■ EXERCISE BRIEF: Every line below is to be set down again exactly; any image stays out.

+++ EXCERPTED DATA

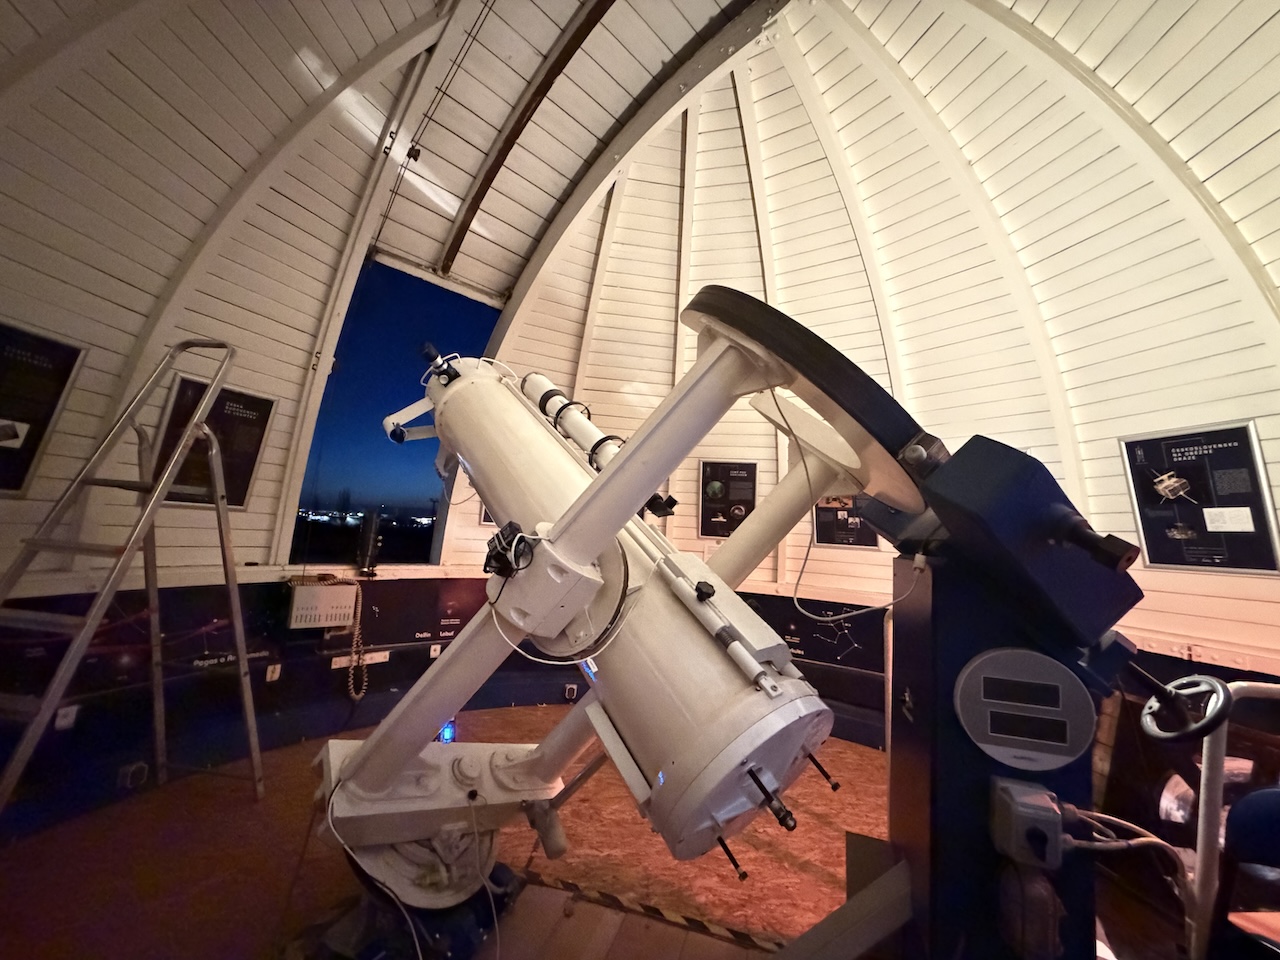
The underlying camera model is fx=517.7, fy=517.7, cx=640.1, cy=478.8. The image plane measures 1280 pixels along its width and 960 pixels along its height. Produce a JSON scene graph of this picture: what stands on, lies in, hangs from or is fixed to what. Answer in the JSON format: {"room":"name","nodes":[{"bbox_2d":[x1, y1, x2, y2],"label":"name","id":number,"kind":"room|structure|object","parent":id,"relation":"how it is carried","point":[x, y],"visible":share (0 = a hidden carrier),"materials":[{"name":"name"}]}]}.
{"room":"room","nodes":[
{"label":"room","id":0,"kind":"room"},
{"bbox_2d":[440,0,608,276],"label":"ceiling beam","id":1,"kind":"structure","parent":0,"point":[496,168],"materials":[{"name":"brown wood"}]},
{"bbox_2d":[0,704,1164,959],"label":"floor","id":2,"kind":"structure","parent":0,"point":[245,805],"materials":[{"name":"brown wood"}]},
{"bbox_2d":[1,337,264,825],"label":"stepladder","id":3,"kind":"object","parent":2,"relation":"on","point":[72,652],"visible":0.99,"materials":[{"name":"silver metal"}]},
{"bbox_2d":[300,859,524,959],"label":"base","id":4,"kind":"object","parent":2,"relation":"on","point":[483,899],"visible":0.47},
{"bbox_2d":[437,719,456,744],"label":"light","id":5,"kind":"object","parent":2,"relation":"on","point":[449,732],"visible":0.56,"materials":[{"name":"blue"}]},
{"bbox_2d":[309,315,880,928],"label":"telescope","id":6,"kind":"object","parent":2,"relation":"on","point":[459,388],"visible":0.91,"materials":[{"name":"metal"}]},
{"bbox_2d":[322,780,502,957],"label":"cable","id":7,"kind":"object","parent":6,"relation":"attached to","point":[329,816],"visible":0.94,"materials":[{"name":"plastic"}]},
{"bbox_2d":[482,521,534,579],"label":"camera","id":8,"kind":"object","parent":6,"relation":"attached to","point":[499,541],"visible":0.93,"materials":[{"name":"black plastic"}]},
{"bbox_2d":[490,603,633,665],"label":"cable","id":9,"kind":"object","parent":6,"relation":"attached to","point":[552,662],"visible":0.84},
{"bbox_2d":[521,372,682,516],"label":"telescope","id":10,"kind":"object","parent":6,"relation":"attached to","point":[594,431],"visible":0.56,"materials":[{"name":"white metal"}]},
{"bbox_2d":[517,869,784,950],"label":"hazard tape","id":11,"kind":"object","parent":2,"relation":"on","point":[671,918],"visible":0.9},
{"bbox_2d":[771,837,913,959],"label":"metal beam","id":12,"kind":"object","parent":2,"relation":"on","point":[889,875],"visible":0.9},
{"bbox_2d":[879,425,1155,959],"label":"machine","id":13,"kind":"object","parent":2,"relation":"on","point":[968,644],"visible":0.79,"materials":[{"name":"blue metal"}]},
{"bbox_2d":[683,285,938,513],"label":"ring","id":14,"kind":"object","parent":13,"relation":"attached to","point":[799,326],"visible":0.71,"materials":[{"name":"black metal"}]},
{"bbox_2d":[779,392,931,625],"label":"cable","id":15,"kind":"object","parent":14,"relation":"hanging from","point":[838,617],"visible":0.96,"materials":[{"name":"plastic"}]},
{"bbox_2d":[953,648,1094,771],"label":"control panel","id":16,"kind":"object","parent":13,"relation":"attached to","point":[1000,657],"visible":0.99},
{"bbox_2d":[989,779,1064,869],"label":"switch box","id":17,"kind":"object","parent":13,"relation":"attached to","point":[1024,805],"visible":0.98,"materials":[{"name":"grey"}]},
{"bbox_2d":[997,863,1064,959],"label":"switch box","id":18,"kind":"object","parent":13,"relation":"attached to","point":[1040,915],"visible":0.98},
{"bbox_2d":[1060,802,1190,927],"label":"cables","id":19,"kind":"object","parent":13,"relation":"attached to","point":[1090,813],"visible":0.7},
{"bbox_2d":[1133,670,1233,743],"label":"handwheel","id":20,"kind":"object","parent":13,"relation":"attached to","point":[1148,708],"visible":0.94,"materials":[{"name":"black metal"}]},
{"bbox_2d":[1185,677,1279,959],"label":"handrail","id":21,"kind":"object","parent":2,"relation":"on","point":[1204,759],"visible":0.86,"materials":[{"name":"white metal"}]},
{"bbox_2d":[1209,786,1279,959],"label":"blue chair","id":22,"kind":"object","parent":2,"relation":"on","point":[1230,826],"visible":1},
{"bbox_2d":[3,0,1278,859],"label":"wall","id":23,"kind":"structure","parent":0,"point":[473,514],"materials":[{"name":"white paint"}]},
{"bbox_2d":[0,321,88,495],"label":"framed poster","id":24,"kind":"object","parent":23,"relation":"attached to","point":[41,434],"visible":0.99,"materials":[{"name":"black paper"}]},
{"bbox_2d":[54,703,78,730],"label":"wall socket","id":25,"kind":"object","parent":23,"relation":"attached to","point":[64,722],"visible":0.81,"materials":[{"name":"white"}]},
{"bbox_2d":[118,760,149,788],"label":"wall socket","id":26,"kind":"object","parent":23,"relation":"attached to","point":[128,778],"visible":0.97,"materials":[{"name":"white"}]},
{"bbox_2d":[150,372,277,509],"label":"framed poster","id":27,"kind":"object","parent":23,"relation":"attached to","point":[245,474],"visible":0.66,"materials":[{"name":"black paper"}]},
{"bbox_2d":[265,662,281,681],"label":"wall socket","id":28,"kind":"object","parent":23,"relation":"attached to","point":[276,670],"visible":0.98,"materials":[{"name":"white plastic"}]},
{"bbox_2d":[288,583,357,629],"label":"control box","id":29,"kind":"object","parent":23,"relation":"attached to","point":[340,622],"visible":0.98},
{"bbox_2d":[344,578,372,699],"label":"coiled cord","id":30,"kind":"object","parent":29,"relation":"hanging from","point":[351,687],"visible":0.93,"materials":[{"name":"plastic"}]},
{"bbox_2d":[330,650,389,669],"label":"label","id":31,"kind":"object","parent":23,"relation":"attached to","point":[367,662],"visible":0.86,"materials":[{"name":"white"}]},
{"bbox_2d":[356,511,381,575],"label":"black device","id":32,"kind":"object","parent":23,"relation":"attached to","point":[372,552],"visible":0.99,"materials":[{"name":"black"}]},
{"bbox_2d":[293,259,502,560],"label":"window","id":33,"kind":"structure","parent":23,"relation":"in","point":[327,383],"materials":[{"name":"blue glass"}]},
{"bbox_2d":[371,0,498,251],"label":"cable","id":34,"kind":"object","parent":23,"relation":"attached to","point":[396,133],"visible":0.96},
{"bbox_2d":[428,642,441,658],"label":"wall socket","id":35,"kind":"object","parent":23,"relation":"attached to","point":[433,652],"visible":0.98,"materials":[{"name":"white plastic"}]},
{"bbox_2d":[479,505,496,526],"label":"framed picture","id":36,"kind":"object","parent":23,"relation":"attached to","point":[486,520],"visible":0.16},
{"bbox_2d":[563,682,577,700],"label":"wall socket","id":37,"kind":"object","parent":23,"relation":"attached to","point":[571,687],"visible":0.98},
{"bbox_2d":[698,459,757,540],"label":"information panel","id":38,"kind":"object","parent":23,"relation":"attached to","point":[746,469],"visible":0.91,"materials":[{"name":"black paper"}]},
{"bbox_2d":[814,494,881,548],"label":"information panel","id":39,"kind":"object","parent":23,"relation":"attached to","point":[830,539],"visible":0.63,"materials":[{"name":"black paper"}]},
{"bbox_2d":[1120,420,1279,575],"label":"framed poster","id":40,"kind":"object","parent":23,"relation":"attached to","point":[1148,533],"visible":0.99,"materials":[{"name":"black paper"}]}
]}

++++++

■ EXERCISE OUTPUT:
The underlying camera model is fx=517.7, fy=517.7, cx=640.1, cy=478.8. The image plane measures 1280 pixels along its width and 960 pixels along its height. Produce a JSON scene graph of this picture: what stands on, lies in, hangs from or is fixed to what. Answer in the JSON format: {"room":"name","nodes":[{"bbox_2d":[x1, y1, x2, y2],"label":"name","id":number,"kind":"room|structure|object","parent":id,"relation":"how it is carried","point":[x, y],"visible":share (0 = a hidden carrier),"materials":[{"name":"name"}]}]}.
{"room":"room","nodes":[
{"label":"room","id":0,"kind":"room"},
{"bbox_2d":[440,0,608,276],"label":"ceiling beam","id":1,"kind":"structure","parent":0,"point":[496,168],"materials":[{"name":"brown wood"}]},
{"bbox_2d":[0,704,1164,959],"label":"floor","id":2,"kind":"structure","parent":0,"point":[245,805],"materials":[{"name":"brown wood"}]},
{"bbox_2d":[1,337,264,825],"label":"stepladder","id":3,"kind":"object","parent":2,"relation":"on","point":[72,652],"visible":0.99,"materials":[{"name":"silver metal"}]},
{"bbox_2d":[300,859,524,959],"label":"base","id":4,"kind":"object","parent":2,"relation":"on","point":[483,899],"visible":0.47},
{"bbox_2d":[437,719,456,744],"label":"light","id":5,"kind":"object","parent":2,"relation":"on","point":[449,732],"visible":0.56,"materials":[{"name":"blue"}]},
{"bbox_2d":[309,315,880,928],"label":"telescope","id":6,"kind":"object","parent":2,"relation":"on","point":[459,388],"visible":0.91,"materials":[{"name":"metal"}]},
{"bbox_2d":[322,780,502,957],"label":"cable","id":7,"kind":"object","parent":6,"relation":"attached to","point":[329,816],"visible":0.94,"materials":[{"name":"plastic"}]},
{"bbox_2d":[482,521,534,579],"label":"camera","id":8,"kind":"object","parent":6,"relation":"attached to","point":[499,541],"visible":0.93,"materials":[{"name":"black plastic"}]},
{"bbox_2d":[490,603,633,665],"label":"cable","id":9,"kind":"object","parent":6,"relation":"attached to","point":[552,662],"visible":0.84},
{"bbox_2d":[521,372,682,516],"label":"telescope","id":10,"kind":"object","parent":6,"relation":"attached to","point":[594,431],"visible":0.56,"materials":[{"name":"white metal"}]},
{"bbox_2d":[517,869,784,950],"label":"hazard tape","id":11,"kind":"object","parent":2,"relation":"on","point":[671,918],"visible":0.9},
{"bbox_2d":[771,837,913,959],"label":"metal beam","id":12,"kind":"object","parent":2,"relation":"on","point":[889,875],"visible":0.9},
{"bbox_2d":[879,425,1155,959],"label":"machine","id":13,"kind":"object","parent":2,"relation":"on","point":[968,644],"visible":0.79,"materials":[{"name":"blue metal"}]},
{"bbox_2d":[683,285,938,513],"label":"ring","id":14,"kind":"object","parent":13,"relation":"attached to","point":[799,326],"visible":0.71,"materials":[{"name":"black metal"}]},
{"bbox_2d":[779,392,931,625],"label":"cable","id":15,"kind":"object","parent":14,"relation":"hanging from","point":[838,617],"visible":0.96,"materials":[{"name":"plastic"}]},
{"bbox_2d":[953,648,1094,771],"label":"control panel","id":16,"kind":"object","parent":13,"relation":"attached to","point":[1000,657],"visible":0.99},
{"bbox_2d":[989,779,1064,869],"label":"switch box","id":17,"kind":"object","parent":13,"relation":"attached to","point":[1024,805],"visible":0.98,"materials":[{"name":"grey"}]},
{"bbox_2d":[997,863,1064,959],"label":"switch box","id":18,"kind":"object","parent":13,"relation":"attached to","point":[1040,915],"visible":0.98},
{"bbox_2d":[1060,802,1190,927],"label":"cables","id":19,"kind":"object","parent":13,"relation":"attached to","point":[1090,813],"visible":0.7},
{"bbox_2d":[1133,670,1233,743],"label":"handwheel","id":20,"kind":"object","parent":13,"relation":"attached to","point":[1148,708],"visible":0.94,"materials":[{"name":"black metal"}]},
{"bbox_2d":[1185,677,1279,959],"label":"handrail","id":21,"kind":"object","parent":2,"relation":"on","point":[1204,759],"visible":0.86,"materials":[{"name":"white metal"}]},
{"bbox_2d":[1209,786,1279,959],"label":"blue chair","id":22,"kind":"object","parent":2,"relation":"on","point":[1230,826],"visible":1},
{"bbox_2d":[3,0,1278,859],"label":"wall","id":23,"kind":"structure","parent":0,"point":[473,514],"materials":[{"name":"white paint"}]},
{"bbox_2d":[0,321,88,495],"label":"framed poster","id":24,"kind":"object","parent":23,"relation":"attached to","point":[41,434],"visible":0.99,"materials":[{"name":"black paper"}]},
{"bbox_2d":[54,703,78,730],"label":"wall socket","id":25,"kind":"object","parent":23,"relation":"attached to","point":[64,722],"visible":0.81,"materials":[{"name":"white"}]},
{"bbox_2d":[118,760,149,788],"label":"wall socket","id":26,"kind":"object","parent":23,"relation":"attached to","point":[128,778],"visible":0.97,"materials":[{"name":"white"}]},
{"bbox_2d":[150,372,277,509],"label":"framed poster","id":27,"kind":"object","parent":23,"relation":"attached to","point":[245,474],"visible":0.66,"materials":[{"name":"black paper"}]},
{"bbox_2d":[265,662,281,681],"label":"wall socket","id":28,"kind":"object","parent":23,"relation":"attached to","point":[276,670],"visible":0.98,"materials":[{"name":"white plastic"}]},
{"bbox_2d":[288,583,357,629],"label":"control box","id":29,"kind":"object","parent":23,"relation":"attached to","point":[340,622],"visible":0.98},
{"bbox_2d":[344,578,372,699],"label":"coiled cord","id":30,"kind":"object","parent":29,"relation":"hanging from","point":[351,687],"visible":0.93,"materials":[{"name":"plastic"}]},
{"bbox_2d":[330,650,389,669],"label":"label","id":31,"kind":"object","parent":23,"relation":"attached to","point":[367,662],"visible":0.86,"materials":[{"name":"white"}]},
{"bbox_2d":[356,511,381,575],"label":"black device","id":32,"kind":"object","parent":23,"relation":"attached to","point":[372,552],"visible":0.99,"materials":[{"name":"black"}]},
{"bbox_2d":[293,259,502,560],"label":"window","id":33,"kind":"structure","parent":23,"relation":"in","point":[327,383],"materials":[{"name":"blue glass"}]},
{"bbox_2d":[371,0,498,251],"label":"cable","id":34,"kind":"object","parent":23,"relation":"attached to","point":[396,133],"visible":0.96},
{"bbox_2d":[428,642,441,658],"label":"wall socket","id":35,"kind":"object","parent":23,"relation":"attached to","point":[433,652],"visible":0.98,"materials":[{"name":"white plastic"}]},
{"bbox_2d":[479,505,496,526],"label":"framed picture","id":36,"kind":"object","parent":23,"relation":"attached to","point":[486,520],"visible":0.16},
{"bbox_2d":[563,682,577,700],"label":"wall socket","id":37,"kind":"object","parent":23,"relation":"attached to","point":[571,687],"visible":0.98},
{"bbox_2d":[698,459,757,540],"label":"information panel","id":38,"kind":"object","parent":23,"relation":"attached to","point":[746,469],"visible":0.91,"materials":[{"name":"black paper"}]},
{"bbox_2d":[814,494,881,548],"label":"information panel","id":39,"kind":"object","parent":23,"relation":"attached to","point":[830,539],"visible":0.63,"materials":[{"name":"black paper"}]},
{"bbox_2d":[1120,420,1279,575],"label":"framed poster","id":40,"kind":"object","parent":23,"relation":"attached to","point":[1148,533],"visible":0.99,"materials":[{"name":"black paper"}]}
]}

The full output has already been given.